Steiner Tor is a preserved gate, originally built in the late 15th century but refashioned in the Baroque style in the city of Krems an der Donau, in the Wachau valley of Austria. It is considered the symbol of the city. Until the last third of the 19th century, the city of Krems was surrounded by a wall. This was systematically razed, and three gates were also removed. From 2005, celebrating the 700-year anniversary of the city rights, the Steiner Tor was restored as much to its original as possible.
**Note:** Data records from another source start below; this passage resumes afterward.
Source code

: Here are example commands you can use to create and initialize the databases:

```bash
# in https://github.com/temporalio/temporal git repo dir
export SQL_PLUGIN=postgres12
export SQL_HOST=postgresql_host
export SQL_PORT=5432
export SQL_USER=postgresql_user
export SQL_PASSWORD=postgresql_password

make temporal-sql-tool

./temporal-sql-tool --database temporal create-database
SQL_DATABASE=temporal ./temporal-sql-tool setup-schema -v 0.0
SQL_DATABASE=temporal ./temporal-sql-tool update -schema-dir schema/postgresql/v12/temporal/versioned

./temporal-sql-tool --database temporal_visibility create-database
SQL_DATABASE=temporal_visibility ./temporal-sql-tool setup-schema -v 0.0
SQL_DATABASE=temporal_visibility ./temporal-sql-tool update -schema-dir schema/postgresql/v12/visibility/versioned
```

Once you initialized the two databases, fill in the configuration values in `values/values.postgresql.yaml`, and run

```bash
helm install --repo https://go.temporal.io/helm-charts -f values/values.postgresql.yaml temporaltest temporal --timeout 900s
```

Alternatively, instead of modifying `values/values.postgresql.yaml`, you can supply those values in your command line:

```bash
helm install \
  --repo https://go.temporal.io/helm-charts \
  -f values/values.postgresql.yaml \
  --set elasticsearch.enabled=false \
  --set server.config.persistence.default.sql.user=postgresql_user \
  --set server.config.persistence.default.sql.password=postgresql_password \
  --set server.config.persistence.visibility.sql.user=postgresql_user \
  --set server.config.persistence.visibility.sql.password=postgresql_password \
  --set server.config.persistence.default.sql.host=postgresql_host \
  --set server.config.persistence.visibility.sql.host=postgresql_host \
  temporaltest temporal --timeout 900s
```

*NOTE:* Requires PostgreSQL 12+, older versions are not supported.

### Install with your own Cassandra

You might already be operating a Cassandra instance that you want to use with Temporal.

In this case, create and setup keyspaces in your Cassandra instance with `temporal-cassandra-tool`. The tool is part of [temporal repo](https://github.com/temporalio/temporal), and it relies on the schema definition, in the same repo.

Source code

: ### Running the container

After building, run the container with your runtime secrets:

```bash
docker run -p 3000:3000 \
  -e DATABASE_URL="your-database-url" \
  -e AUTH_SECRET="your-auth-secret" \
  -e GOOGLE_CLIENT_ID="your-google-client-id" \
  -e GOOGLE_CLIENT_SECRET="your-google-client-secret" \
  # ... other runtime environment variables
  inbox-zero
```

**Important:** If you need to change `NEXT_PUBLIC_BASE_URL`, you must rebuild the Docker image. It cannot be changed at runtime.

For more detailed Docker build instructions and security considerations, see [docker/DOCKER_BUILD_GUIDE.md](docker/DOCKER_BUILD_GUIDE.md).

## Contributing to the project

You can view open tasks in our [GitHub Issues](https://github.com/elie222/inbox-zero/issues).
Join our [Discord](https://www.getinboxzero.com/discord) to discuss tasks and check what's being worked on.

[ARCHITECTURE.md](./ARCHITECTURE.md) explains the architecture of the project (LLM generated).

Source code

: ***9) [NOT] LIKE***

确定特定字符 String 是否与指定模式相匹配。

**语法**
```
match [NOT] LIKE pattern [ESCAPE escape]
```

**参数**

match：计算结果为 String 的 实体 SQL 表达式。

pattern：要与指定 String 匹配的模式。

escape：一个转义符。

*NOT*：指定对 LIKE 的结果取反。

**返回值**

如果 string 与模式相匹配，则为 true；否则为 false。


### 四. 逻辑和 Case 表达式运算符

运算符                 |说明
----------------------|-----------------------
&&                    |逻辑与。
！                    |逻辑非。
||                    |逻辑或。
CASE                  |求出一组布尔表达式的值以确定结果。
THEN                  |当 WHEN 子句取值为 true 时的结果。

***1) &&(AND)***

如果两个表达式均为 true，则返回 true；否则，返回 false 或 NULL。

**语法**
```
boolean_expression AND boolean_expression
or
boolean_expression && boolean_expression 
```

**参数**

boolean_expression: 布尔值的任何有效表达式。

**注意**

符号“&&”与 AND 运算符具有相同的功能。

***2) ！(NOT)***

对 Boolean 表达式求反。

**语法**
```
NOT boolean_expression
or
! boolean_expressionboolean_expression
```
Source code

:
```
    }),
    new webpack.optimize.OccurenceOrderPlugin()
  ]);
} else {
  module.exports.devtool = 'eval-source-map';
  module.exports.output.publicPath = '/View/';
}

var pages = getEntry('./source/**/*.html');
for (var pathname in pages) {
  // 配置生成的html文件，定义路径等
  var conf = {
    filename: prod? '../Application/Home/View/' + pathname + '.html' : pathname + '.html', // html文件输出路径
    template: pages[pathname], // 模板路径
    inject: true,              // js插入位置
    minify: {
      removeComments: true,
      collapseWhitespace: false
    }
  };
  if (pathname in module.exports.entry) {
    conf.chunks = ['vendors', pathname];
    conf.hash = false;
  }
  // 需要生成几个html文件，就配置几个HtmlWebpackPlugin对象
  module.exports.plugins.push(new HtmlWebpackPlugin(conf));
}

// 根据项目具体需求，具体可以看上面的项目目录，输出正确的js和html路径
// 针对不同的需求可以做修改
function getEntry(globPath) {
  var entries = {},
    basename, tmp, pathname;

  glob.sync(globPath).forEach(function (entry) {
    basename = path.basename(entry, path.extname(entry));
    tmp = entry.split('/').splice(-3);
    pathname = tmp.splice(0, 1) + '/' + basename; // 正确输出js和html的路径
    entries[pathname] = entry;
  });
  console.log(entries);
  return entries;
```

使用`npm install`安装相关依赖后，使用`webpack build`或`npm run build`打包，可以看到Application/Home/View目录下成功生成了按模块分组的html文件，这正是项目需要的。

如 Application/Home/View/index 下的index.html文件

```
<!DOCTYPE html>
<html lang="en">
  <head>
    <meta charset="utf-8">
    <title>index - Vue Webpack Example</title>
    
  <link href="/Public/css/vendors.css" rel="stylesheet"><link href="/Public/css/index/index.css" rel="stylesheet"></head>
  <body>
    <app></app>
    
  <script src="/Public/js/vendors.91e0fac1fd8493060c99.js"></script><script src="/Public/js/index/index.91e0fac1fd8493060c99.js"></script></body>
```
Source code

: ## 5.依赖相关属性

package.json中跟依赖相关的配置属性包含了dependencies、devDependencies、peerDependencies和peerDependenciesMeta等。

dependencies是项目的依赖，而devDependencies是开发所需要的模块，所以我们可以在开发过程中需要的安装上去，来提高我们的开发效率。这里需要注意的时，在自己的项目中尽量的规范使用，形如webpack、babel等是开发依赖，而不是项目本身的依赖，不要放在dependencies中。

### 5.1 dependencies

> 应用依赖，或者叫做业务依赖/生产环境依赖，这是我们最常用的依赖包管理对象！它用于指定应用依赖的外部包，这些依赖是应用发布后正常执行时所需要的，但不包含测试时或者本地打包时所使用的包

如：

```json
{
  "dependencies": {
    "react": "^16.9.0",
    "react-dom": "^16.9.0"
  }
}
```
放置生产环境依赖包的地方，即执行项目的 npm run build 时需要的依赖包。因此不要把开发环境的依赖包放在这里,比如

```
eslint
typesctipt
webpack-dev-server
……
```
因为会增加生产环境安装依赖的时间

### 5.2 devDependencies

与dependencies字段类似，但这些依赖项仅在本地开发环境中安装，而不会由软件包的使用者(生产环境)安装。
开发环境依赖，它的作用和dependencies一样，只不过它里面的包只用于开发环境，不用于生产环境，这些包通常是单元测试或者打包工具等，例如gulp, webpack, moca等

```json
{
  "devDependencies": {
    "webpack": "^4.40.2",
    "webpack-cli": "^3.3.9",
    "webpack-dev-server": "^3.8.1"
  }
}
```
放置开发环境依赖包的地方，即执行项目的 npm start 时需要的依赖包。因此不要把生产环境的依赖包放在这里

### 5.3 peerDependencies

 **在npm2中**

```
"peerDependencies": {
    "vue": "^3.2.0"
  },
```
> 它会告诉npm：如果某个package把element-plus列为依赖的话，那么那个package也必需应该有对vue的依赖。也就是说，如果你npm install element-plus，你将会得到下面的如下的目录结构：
Outside the portal are towers flanking both sides, which, like the lower floor of the gate, date from the late Middle Ages. On the right of the archway is a small stone coat of arms mentioning Emperor Friedrich III, and the year 1480 in Roman numerals. This is believed to date the restoration of the fortifications that had become necessary because of the destruction wrought by Hungarian troops in 1477. The tower building dates from much more recently, and dates to the Baroque period during the reign of Maria Theresa, 1756. Outside the gate, the Steiner Tor was originally threatened by flooding from the Danube. On the inner side of the stone door is a mounted memorial which commemorates such a disaster in 1573. In the immediate vicinity of the Steiner Tor is a shopping centre.

On 1 February 1960, Österreichische Post issued a definitive stamp with a value of 3.40 schillings on a postage stamp.